Sarkozy und der Klimaschutz: Als Bettvorleger gelandet

Frankreichs Regierung entschärft Gesetzespaket: Viele Projekte werden vertagt, der Ausbau der Windenergie wird gebremst. Das Land wollte eigentlich Vorbild in Europa werden.

Von Sarkozys großen Umweltzielen ist nicht mehr viel übrig. Bild: ap

PARIS taz | Was ist aus den großen Umweltzielen geworden, die der französische Präsident Nicolas Sarkozy nach seiner Wahl proklamiert hatte? Mit den Beschlüssen der Umweltkonferenz Grenelle pour l'environnement im Herbst 2007 sollte Frankreich ein Vorbild in Europa werden.

Doch seither haben sich die Prioritäten geändert. Das derzeit debattierte zweite Umweltgesetzespaket Grenelle II, das den ehrgeizigen Ökozielen einen zweiten Schub geben sollte, ist mehr durch Verzicht, Rückschritt und Rückkehr zum "business as usual" geprägt. Am Dienstag stimmen die Abgeordneten über das Gesetz ab.

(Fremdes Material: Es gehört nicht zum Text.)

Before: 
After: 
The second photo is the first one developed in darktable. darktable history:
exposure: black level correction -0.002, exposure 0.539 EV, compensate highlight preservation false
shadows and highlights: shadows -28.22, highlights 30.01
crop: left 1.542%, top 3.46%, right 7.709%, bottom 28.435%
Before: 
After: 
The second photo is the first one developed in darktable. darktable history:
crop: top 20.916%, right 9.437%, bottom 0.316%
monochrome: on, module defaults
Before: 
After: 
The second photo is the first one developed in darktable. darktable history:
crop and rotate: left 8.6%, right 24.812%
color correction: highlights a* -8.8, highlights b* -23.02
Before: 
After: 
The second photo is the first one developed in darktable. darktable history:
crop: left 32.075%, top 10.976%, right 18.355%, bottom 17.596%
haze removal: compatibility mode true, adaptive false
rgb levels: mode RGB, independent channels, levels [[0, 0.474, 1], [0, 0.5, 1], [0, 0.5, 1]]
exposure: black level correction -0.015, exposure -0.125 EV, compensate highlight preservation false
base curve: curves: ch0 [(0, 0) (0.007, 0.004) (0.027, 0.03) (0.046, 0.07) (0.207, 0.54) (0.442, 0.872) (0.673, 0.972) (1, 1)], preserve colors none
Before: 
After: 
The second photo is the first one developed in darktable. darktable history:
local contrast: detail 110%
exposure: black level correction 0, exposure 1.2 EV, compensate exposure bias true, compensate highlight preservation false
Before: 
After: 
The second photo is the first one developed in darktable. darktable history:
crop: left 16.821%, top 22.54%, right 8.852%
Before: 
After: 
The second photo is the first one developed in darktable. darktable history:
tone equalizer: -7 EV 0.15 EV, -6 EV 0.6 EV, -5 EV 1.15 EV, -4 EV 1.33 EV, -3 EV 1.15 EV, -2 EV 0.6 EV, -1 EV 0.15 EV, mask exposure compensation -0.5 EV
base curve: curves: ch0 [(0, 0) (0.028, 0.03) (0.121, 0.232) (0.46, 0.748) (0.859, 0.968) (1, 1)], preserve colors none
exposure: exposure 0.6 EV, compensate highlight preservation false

Noch bevor die Diskussionen in der Nationalversammlung in der vergangenen Woche begonnen hatten, war klar, dass auf Wunsch der Staatsführung gebremst wurde. In ihren Augen scheint sie mit dem Bonus-Malus-System zur Förderung von Neuwagen mit weniger CO2-Ausstoß bereits mehr als ihre Ökopflicht getan zu haben.

Die Einführung einer Kohlendioxidabgabe auf den Verbrauch von Erdöl, Gas und Kohle, die laut Sarkozy den Beginn einer "Revolution" im Bereich der Steuern einläuten sollte, ist bereits auf unbestimmte Zeit verschoben worden. Vorerst auf 2012 vertagt wird auch die Einführung einer Maut auf Lkw ab 3,5 Tonnen. Nicht mehr aktuell ist die ursprünglich versprochene ökologische Konsumenteninformation über die Klimabilanz auf Warenetiketten. Auch steht das Projekt einer Innenstadtmaut für die Großstädte nicht mehr auf der Tagesordnung. Vergeblich sucht man die großen Weichenstellungen, mit denen der Verkehr von der Straße auf umweltfreundlichere Schienen oder Kanäle geleitet würde.

Den ökologischen Ambitionen müssen nun diverse Maßnahmen genügen wie die obligatorische Angabe von Nanopartikeln in Verbrauchsartikeln oder das Verbot der Mobiltelefone in Kindergärten und Schulen. Für Sarkozy und seine Regierung stehen inzwischen andere Probleme als etwa der Klimawandel oder die bedrohte Biodiversität im Vordergrund. In seinen eigenen Reihen und der Wählerschaft macht sich Skepsis oder offene Feindseligkeit gegen die wenig grünen Grenelle-Ziele breit. Auf der Pariser Landwirtschaftsmesse meinte er bezüglich der Umweltvorschriften zu Bauern: "Langsam reichts!"

Frustriert von dieser Wende sind die Umweltschützer, die Sarkozy vor drei Jahren geglaubt hatten. Selbst die linke Opposition von Sozialisten, Grünen und Kommunisten hatten das erste, damals einstimmig verabschiedete Gesetzespaket unterstützt.

Nur dank massiver Proteste in und vor dem Parlament wurde eine Bestimmung aus dem Gesetz gekippt, die der Entwicklung der Windenergie nach Ansicht des betroffenen Sektors einen Todesstoß versetzt hätte. Ursprünglich wollte die Regierung neue Windkraftanlagen auf weniger als 15 Megawatt begrenzen. Das wurde gestrichen. Eingebaut wird aber eine bürokratische Hürde. Denn künftig müssen Windkraftanlagen als Industrieanlagen, die Risiken für die Umwelt darstellten, genehmigt werden. Dies erschwert den Prozess erheblich. Bis zum Jahr 2020 wollte Frankreich eigentlich 23 Prozent seiner Elektrizität aus erneuerbaren Energien beziehen. Dieses Ziel ist mit derartigen Rückschritten schwer erreichbar.